▶ 待完成任务
请将以下各行中的“Anmeldungen”替换为“Zusagen”，其余文字一律保持不变，并重新写出全部各行；答案中请勿包含图片。

==*==

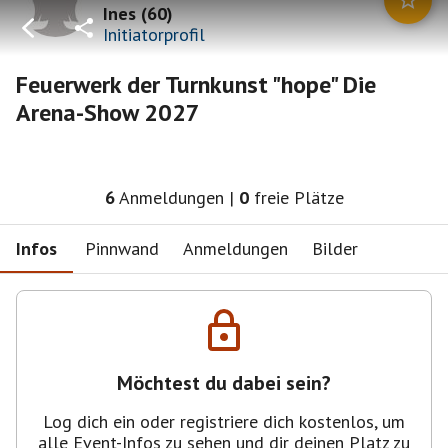
Ines
(
60
)
Initiatorprofil
Feuerwerk der Turnkunst "hope" Die
Arena-Show 2027
6
Anmeldungen
|
0
freie Plätze
Infos
Pinnwand
Anmeldungen
Bilder
Möchtest du dabei sein?
Log dich ein oder registriere dich kostenlos, um
alle Event-Infos zu sehen und dir deinen Platz zu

==*==

▶ 结果
Ines
(
60
)
Initiatorprofil
Feuerwerk der Turnkunst "hope" Die
Arena-Show 2027
6
Zusagen
|
0
freie Plätze
Infos
Pinnwand
Zusagen
Bilder
Möchtest du dabei sein?
Log dich ein oder registriere dich kostenlos, um
alle Event-Infos zu sehen und dir deinen Platz zu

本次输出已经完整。